(Beginning of EXERCISE PASSAGE)

Part III: factors, networks and pathways The specification of diverse hematopoietic lineages, particularly lymphocytes, requires every conceivable strategy of gene regulation. Engel and Murre (pp 575–579) discuss the convergence of the large number of signaling pathways and regulatory networks that control this process. General survival and cell proliferation pathways are discussed. The authors also emphasize the importance of new technologies for determining how local cell signals (the microenvironment) control differentiation. Crews and Fan (pp 580–587) review the many roles of bHLH–PAS regulatory proteins in development and physiology, including hypoxia, sensory cell development, gene regulation in the mammalian hypothalamus, and the metabolism of toxins. The authors review evidence that these proteins might function as direct sensors of small molecules such as oxygen and hydrocarbons.

(End of EXERCISE PASSAGE)

- TASK ITEM: Extend the passage on factors, networks and pathways past its last sentence. The items that follow come from a separate source.

(Beginning of DATA UNDER STUDY)

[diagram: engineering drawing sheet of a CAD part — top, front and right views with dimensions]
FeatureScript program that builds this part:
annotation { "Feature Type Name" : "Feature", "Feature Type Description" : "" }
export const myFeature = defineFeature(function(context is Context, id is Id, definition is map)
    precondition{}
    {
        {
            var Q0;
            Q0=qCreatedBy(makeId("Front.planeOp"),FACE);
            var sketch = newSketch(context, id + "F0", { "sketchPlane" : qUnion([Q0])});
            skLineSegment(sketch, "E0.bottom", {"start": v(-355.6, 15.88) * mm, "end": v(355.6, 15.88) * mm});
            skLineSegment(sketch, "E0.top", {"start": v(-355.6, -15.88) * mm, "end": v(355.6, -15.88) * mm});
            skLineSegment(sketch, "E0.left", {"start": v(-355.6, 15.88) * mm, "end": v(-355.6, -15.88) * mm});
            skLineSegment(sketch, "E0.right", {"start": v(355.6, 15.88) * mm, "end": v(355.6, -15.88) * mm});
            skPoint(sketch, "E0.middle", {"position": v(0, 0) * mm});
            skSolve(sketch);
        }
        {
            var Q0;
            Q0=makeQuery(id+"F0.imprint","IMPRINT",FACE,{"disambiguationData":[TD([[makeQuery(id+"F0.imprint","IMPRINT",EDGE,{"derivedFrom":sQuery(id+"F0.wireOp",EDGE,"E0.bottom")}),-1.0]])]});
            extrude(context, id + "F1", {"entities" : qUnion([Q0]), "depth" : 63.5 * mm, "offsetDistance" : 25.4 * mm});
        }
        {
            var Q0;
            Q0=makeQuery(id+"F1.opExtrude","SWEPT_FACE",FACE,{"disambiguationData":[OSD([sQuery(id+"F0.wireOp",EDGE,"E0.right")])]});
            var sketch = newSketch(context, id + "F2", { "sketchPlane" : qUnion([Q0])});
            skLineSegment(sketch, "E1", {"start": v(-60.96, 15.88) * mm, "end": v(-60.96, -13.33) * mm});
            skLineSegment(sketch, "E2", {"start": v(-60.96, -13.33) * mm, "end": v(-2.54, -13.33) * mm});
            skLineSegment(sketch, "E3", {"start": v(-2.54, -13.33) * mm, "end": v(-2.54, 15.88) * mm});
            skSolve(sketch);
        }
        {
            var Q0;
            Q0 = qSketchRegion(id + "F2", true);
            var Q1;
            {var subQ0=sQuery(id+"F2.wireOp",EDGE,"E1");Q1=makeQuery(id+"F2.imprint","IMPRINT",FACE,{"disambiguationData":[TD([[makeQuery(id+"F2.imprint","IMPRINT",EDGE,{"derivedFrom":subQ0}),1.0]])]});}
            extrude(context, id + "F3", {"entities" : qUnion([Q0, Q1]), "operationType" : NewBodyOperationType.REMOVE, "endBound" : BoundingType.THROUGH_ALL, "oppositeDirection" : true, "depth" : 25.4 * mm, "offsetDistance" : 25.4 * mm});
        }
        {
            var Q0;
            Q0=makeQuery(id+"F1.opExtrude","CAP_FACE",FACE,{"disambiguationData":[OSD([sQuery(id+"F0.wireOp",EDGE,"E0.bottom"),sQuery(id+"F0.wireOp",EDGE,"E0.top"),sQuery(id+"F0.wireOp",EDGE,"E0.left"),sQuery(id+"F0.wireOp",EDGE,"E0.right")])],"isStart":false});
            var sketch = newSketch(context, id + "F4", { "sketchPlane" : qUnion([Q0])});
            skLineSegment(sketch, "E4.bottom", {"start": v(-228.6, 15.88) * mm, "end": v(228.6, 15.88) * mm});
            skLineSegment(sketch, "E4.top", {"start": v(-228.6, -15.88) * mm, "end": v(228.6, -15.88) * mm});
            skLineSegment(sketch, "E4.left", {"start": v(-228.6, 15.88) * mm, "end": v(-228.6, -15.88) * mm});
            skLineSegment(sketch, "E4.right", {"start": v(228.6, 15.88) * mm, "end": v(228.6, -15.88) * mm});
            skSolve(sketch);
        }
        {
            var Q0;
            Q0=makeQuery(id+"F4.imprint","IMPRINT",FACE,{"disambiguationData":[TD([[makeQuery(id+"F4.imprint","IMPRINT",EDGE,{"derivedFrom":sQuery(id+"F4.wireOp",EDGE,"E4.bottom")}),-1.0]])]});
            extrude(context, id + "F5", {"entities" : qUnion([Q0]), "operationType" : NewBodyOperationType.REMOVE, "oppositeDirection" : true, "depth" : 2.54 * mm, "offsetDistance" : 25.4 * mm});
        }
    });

(End of DATA UNDER STUDY)

- EXERCISE ANSWER:
Brown and Schibler (pp 588–594) review evidence that evolutionarily conserved gene regulatory networks control circadian rhythms in Drosophila, mammals, and possibly all living cells. In Drosophila, competition between two activators, Clock and Cycle, and two repressors, period and timeless, generate rhythmic patterns of transcription. The authors discuss how this simple gene network is modulated by light and other external stimuli. Pourquié (pp 559–565) reviews evidence that a molecular clock controls the formation of somites in vertebrate embryos. A vertebrate homolog of the Drosophila hairy segmentation gene exhibits pulses of expression in developing somites. These pulses lead to the expression of a Notch signaling component, Lunatic Fringe, thereby providing an explanation for how cell-autonomous oscillations can propagate a wave of gene expression. Bienz (pp 595–603) reinforces the connection between development and cancer. Wingless was first identified as a patterning gene in Drosophila, while the related Int-1 gene was identified as a mammalian oncogene. The author reviews evidence that this link extends to an intracellular signaling component in the Wnt pathway, APC, which is a key suppressor of human colon cancer. New models are presented for how APC might regulate β-catenin degradation and Wnt signaling. The issue ends with a Commentary by Lee and McPherron (pp 604–607), who discuss evidence for the classical chalone hypothesis of secreted growth inhibitors. A novel member of the TGF-β family of signaling molecules, myostatin, controls muscle mass. It is conceivable that similar inhibitors control tissue mass in other growth phenomena such as liver regeneration.
Acknowledgements We thank the authors for describing their respective fields in the context of simple models. We are confident that the reader will find these reviews up to date, accessible, and illuminating.